WHALEN, COMMISSIONER OF HEALTH OF NEW YORK v. ROE Et Al.
Headline: Denial of stay keeps New York from collecting patient names for certain controlled-drug prescriptions, upholding a lower-court injunction that protects privacy while the appeal proceeds.
Holding: Justice Marshall denied New York’s emergency request, leaving in place the district court’s injunction that bars the State from enforcing mandatory reporting of patients’ names and addresses for Schedule II prescriptions while appeals continue.
- Prevents New York from collecting patient names for Schedule II prescriptions during appeal.
- Protects patient anonymity in the State’s prescription‑monitoring database for now.
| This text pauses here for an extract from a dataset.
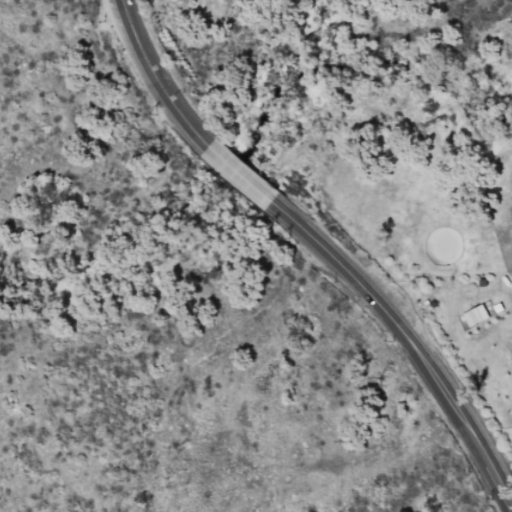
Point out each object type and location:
road: (315, 251)
building: (475, 315)
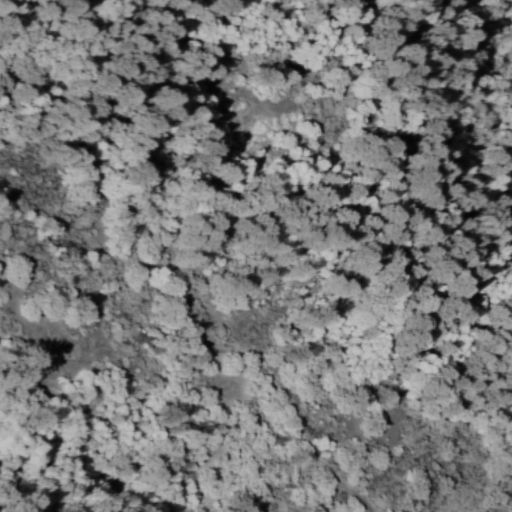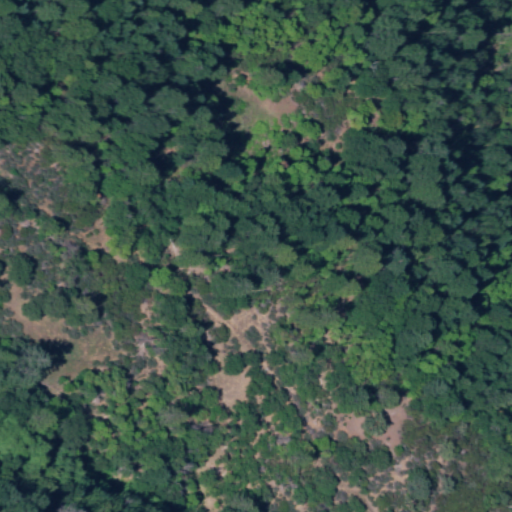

- Delays full implementation of New York’s prescription‑tracking computer system.
Summary
Background
The dispute is between the New York Commissioner of Health and a group of doctors, medical organizations, and patients. New York law required doctors to use a triplicate prescription form for Schedule II drugs (high abuse potential but accepted medical use, like opiates and amphetamines) and to send a copy with the patient’s name and address to a state computer. Respondents sued soon after the computer program began, saying mandatory name reporting invaded patient privacy and interfered with doctors’ treatment decisions. A three-judge federal court found for the respondents and barred the State from enforcing those reporting rules.
Reasoning
The main question was whether the State’s need for patients’ names outweighed the privacy interest in the doctor‑patient relationship. The district court, relying on earlier privacy decisions, held that patients have a protected privacy interest in their medications and that the State’s benefit was minimal: the computer had located only one suspected “doctor‑shopper” in 15 months while processing over 125,000 prescriptions per month. Justice Marshall, acting alone on the application for an emergency stay, declined to interrupt the district court’s injunction because the State showed no irreparable injury; doctors and pharmacists keep the original forms for five years and the data could be obtained later.
Real world impact
As a result, New York may not collect and centralize patient names and addresses for Schedule II prescriptions while the appeal continues. The ruling preserves patient anonymity from the State database for now, delays the State’s prescription‑monitoring computer program, and leaves the final legal question to be decided on appeal.